TASK TO CARRY OUT:
Report every line of the records beneath this task that holds the string "Supra".

Extracted page text data:
════
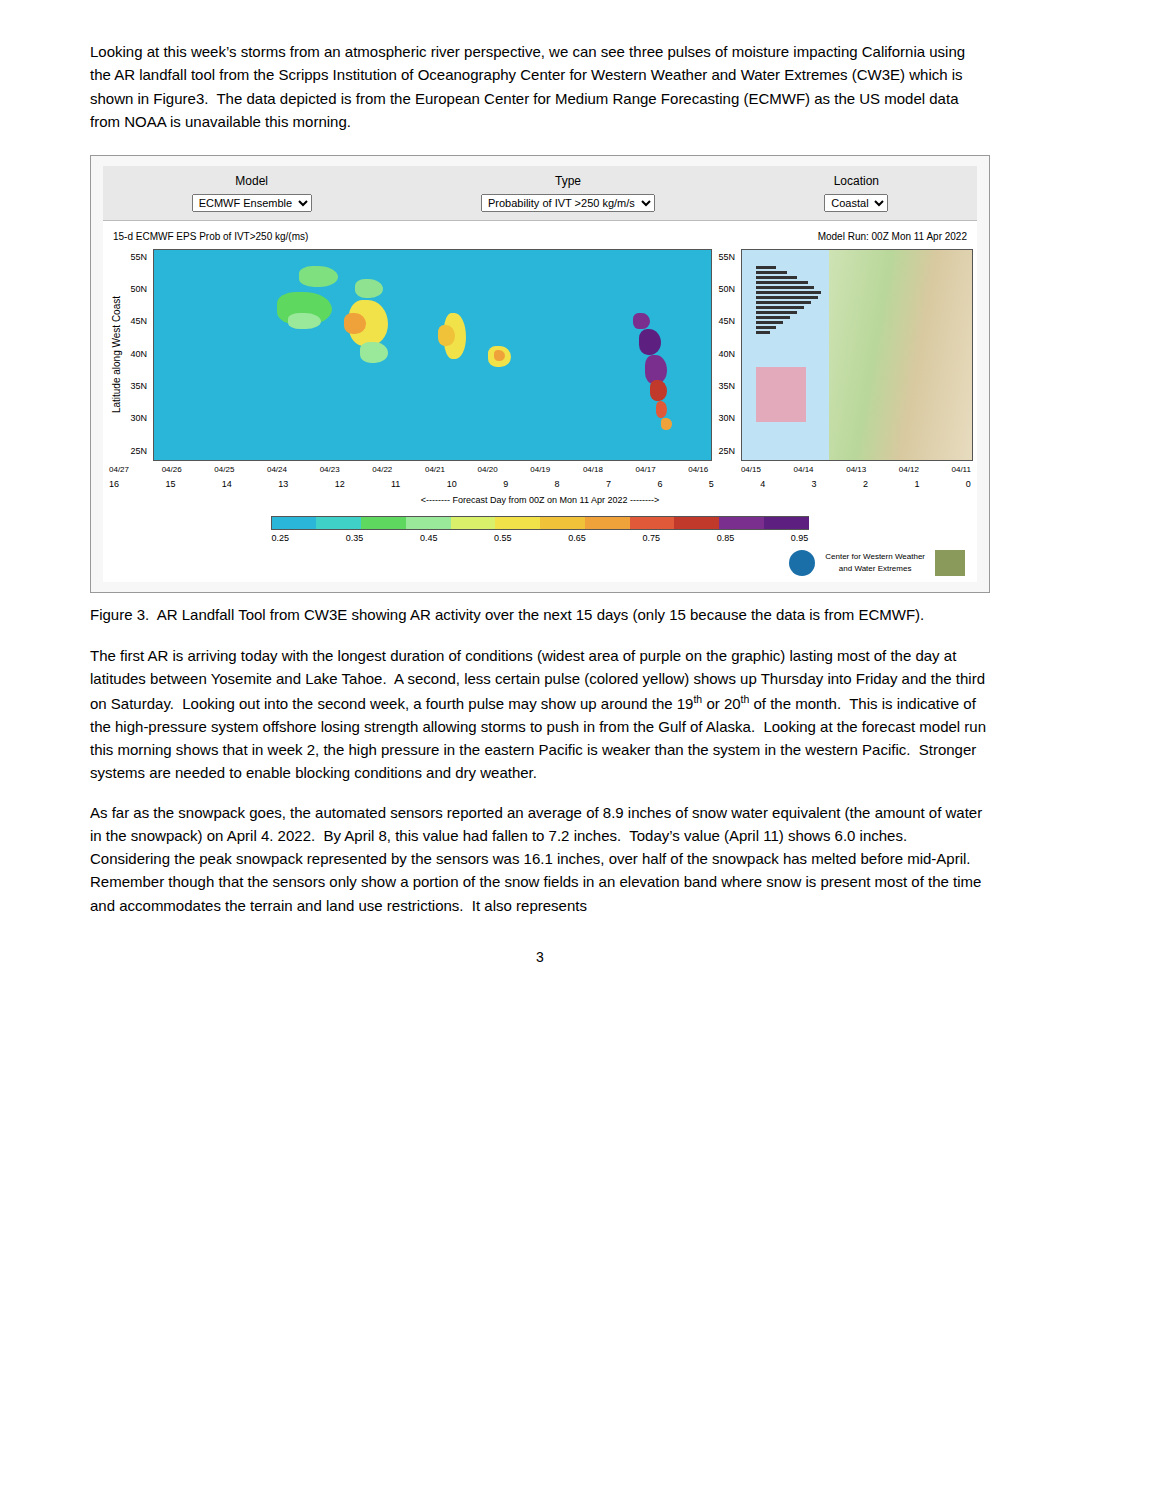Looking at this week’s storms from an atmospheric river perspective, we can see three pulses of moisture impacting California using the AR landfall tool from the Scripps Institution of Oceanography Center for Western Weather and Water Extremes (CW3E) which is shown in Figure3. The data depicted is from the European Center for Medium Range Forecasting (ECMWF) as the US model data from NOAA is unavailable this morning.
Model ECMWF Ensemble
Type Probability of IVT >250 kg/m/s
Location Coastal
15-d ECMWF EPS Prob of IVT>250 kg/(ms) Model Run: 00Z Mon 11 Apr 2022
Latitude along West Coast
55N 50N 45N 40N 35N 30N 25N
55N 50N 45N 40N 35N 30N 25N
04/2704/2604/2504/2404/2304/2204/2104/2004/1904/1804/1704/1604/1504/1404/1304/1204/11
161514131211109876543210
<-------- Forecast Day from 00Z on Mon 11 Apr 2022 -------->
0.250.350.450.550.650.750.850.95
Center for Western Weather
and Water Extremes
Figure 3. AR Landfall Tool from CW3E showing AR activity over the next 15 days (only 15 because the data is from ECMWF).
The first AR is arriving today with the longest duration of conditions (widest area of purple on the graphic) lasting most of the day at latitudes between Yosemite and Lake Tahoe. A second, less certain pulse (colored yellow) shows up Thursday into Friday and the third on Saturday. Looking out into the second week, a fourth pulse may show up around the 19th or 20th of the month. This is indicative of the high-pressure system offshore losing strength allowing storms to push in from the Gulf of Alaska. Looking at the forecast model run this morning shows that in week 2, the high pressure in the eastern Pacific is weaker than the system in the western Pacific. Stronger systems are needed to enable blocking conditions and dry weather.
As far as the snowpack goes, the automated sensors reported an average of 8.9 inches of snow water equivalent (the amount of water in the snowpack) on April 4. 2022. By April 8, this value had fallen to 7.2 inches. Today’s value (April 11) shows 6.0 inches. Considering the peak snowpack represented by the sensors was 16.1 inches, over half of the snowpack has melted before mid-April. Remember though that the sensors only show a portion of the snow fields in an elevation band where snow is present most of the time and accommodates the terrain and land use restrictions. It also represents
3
════
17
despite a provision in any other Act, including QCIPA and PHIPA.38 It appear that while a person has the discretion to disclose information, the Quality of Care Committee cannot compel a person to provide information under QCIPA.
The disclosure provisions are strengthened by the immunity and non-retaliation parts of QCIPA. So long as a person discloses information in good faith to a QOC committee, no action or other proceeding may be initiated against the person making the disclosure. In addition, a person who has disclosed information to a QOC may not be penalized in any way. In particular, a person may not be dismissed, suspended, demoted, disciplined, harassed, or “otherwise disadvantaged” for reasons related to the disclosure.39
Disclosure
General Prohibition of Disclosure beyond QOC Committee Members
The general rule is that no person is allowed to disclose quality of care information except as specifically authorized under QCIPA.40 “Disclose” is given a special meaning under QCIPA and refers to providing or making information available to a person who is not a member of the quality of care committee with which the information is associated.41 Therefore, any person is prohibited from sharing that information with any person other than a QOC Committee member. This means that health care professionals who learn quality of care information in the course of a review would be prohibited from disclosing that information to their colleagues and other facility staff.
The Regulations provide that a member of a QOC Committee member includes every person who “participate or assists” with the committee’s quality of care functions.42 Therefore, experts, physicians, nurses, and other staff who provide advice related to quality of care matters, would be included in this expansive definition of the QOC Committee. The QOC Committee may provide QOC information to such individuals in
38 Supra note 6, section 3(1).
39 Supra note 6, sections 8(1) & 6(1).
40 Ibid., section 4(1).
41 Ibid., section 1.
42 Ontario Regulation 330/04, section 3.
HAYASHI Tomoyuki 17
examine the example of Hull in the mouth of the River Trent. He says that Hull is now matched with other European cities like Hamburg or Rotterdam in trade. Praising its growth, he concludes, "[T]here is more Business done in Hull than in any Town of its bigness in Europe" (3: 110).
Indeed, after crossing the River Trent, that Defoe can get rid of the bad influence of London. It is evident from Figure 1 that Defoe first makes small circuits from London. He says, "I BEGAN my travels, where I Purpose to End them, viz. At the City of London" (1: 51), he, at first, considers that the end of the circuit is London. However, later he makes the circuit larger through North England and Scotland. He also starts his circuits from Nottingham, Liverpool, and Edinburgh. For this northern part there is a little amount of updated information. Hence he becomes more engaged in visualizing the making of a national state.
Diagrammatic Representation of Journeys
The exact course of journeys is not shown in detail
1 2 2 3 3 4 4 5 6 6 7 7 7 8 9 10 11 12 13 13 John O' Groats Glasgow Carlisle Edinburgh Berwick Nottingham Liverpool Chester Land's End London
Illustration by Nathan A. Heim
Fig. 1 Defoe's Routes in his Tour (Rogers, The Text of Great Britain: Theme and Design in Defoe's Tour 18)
════
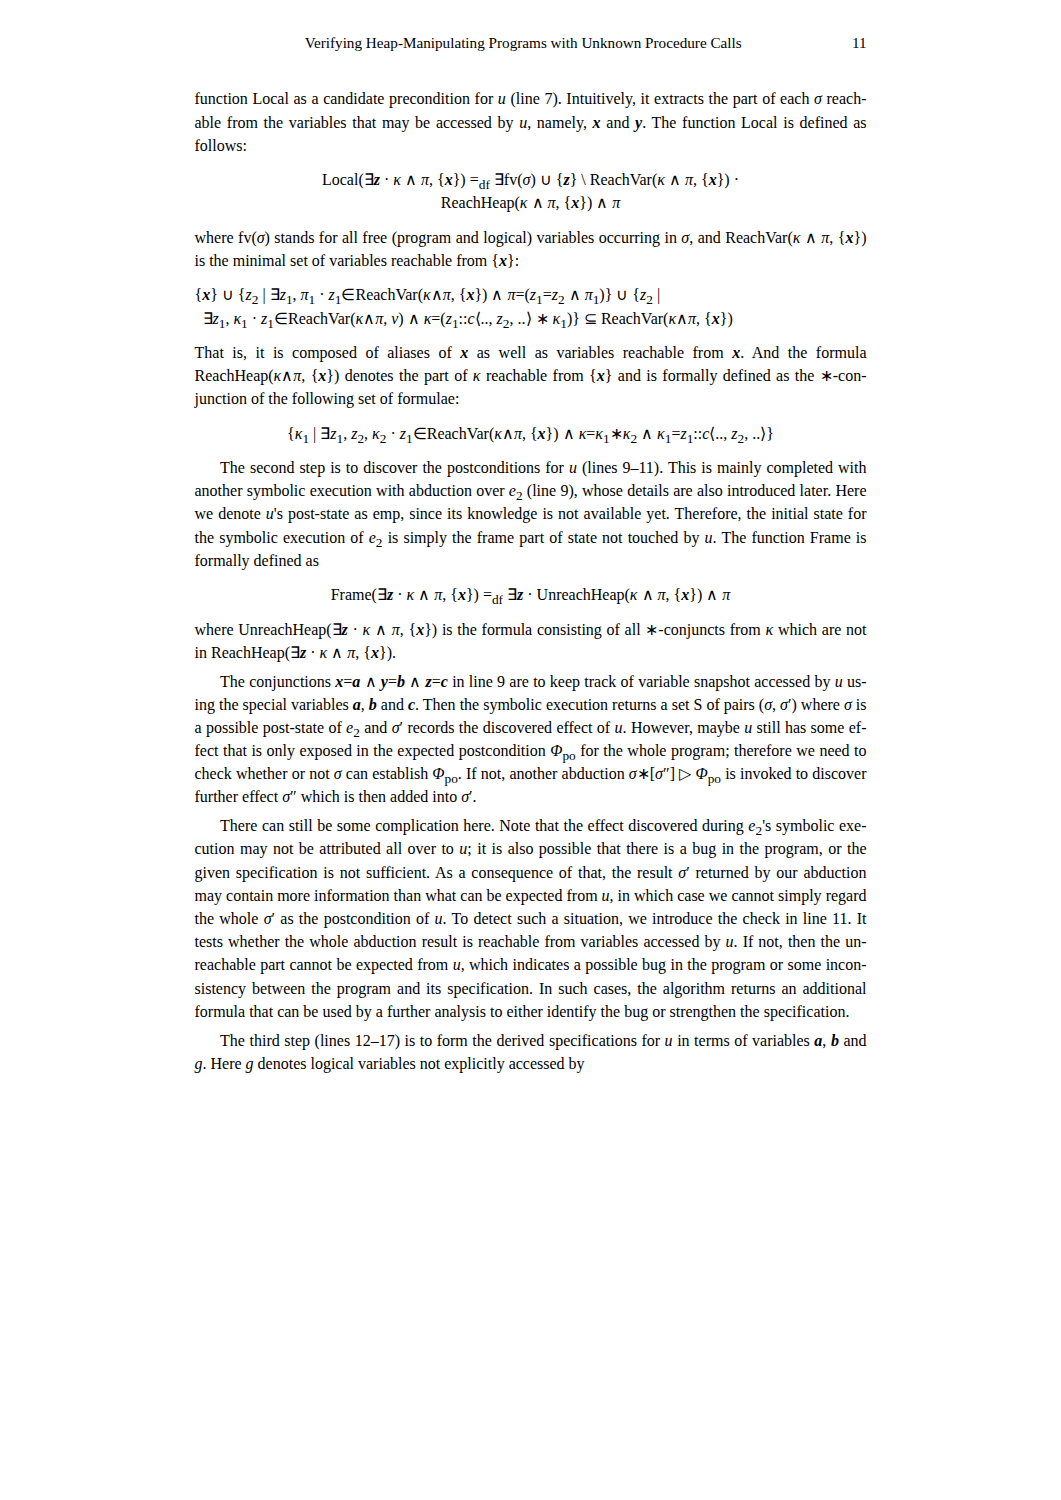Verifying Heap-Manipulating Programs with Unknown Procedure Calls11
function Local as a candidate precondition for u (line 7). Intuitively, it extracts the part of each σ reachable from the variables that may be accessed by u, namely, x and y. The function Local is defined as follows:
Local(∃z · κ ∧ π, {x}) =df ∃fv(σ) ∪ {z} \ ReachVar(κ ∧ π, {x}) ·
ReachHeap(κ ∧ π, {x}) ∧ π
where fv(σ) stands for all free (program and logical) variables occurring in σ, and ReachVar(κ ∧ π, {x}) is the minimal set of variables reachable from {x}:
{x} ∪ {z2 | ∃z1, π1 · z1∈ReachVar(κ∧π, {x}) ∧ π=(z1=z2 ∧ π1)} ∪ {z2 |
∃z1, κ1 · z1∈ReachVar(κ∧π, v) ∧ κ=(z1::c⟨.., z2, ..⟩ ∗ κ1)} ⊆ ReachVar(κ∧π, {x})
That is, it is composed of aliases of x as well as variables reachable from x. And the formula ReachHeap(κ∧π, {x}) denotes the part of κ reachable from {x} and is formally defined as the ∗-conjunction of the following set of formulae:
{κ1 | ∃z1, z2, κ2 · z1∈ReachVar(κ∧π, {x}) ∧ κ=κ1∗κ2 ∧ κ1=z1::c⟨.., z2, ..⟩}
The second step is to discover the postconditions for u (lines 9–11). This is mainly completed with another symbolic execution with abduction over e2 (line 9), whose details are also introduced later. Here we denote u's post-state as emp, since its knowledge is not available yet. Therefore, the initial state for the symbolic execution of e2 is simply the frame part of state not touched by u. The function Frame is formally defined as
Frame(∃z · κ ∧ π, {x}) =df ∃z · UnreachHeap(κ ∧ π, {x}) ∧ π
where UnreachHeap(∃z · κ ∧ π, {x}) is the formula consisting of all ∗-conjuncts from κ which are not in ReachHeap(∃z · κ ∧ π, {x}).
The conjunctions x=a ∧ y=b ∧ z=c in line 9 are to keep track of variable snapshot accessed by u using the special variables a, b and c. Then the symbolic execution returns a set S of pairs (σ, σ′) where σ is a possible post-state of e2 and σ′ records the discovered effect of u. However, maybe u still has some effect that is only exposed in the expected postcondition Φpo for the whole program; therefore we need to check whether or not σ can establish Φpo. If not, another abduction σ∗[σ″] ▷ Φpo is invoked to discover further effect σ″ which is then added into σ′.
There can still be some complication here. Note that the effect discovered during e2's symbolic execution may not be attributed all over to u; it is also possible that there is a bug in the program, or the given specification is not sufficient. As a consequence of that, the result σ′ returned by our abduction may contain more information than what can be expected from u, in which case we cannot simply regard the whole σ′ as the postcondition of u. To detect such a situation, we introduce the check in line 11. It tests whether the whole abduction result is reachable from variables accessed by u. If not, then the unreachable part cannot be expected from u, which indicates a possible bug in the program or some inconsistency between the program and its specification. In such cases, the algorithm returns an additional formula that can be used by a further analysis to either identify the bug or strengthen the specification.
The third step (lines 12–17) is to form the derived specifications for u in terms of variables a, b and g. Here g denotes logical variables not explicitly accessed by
════
ANSWER:
38 Supra note 6, section 3(1).
39 Supra note 6, sections 8(1) & 6(1).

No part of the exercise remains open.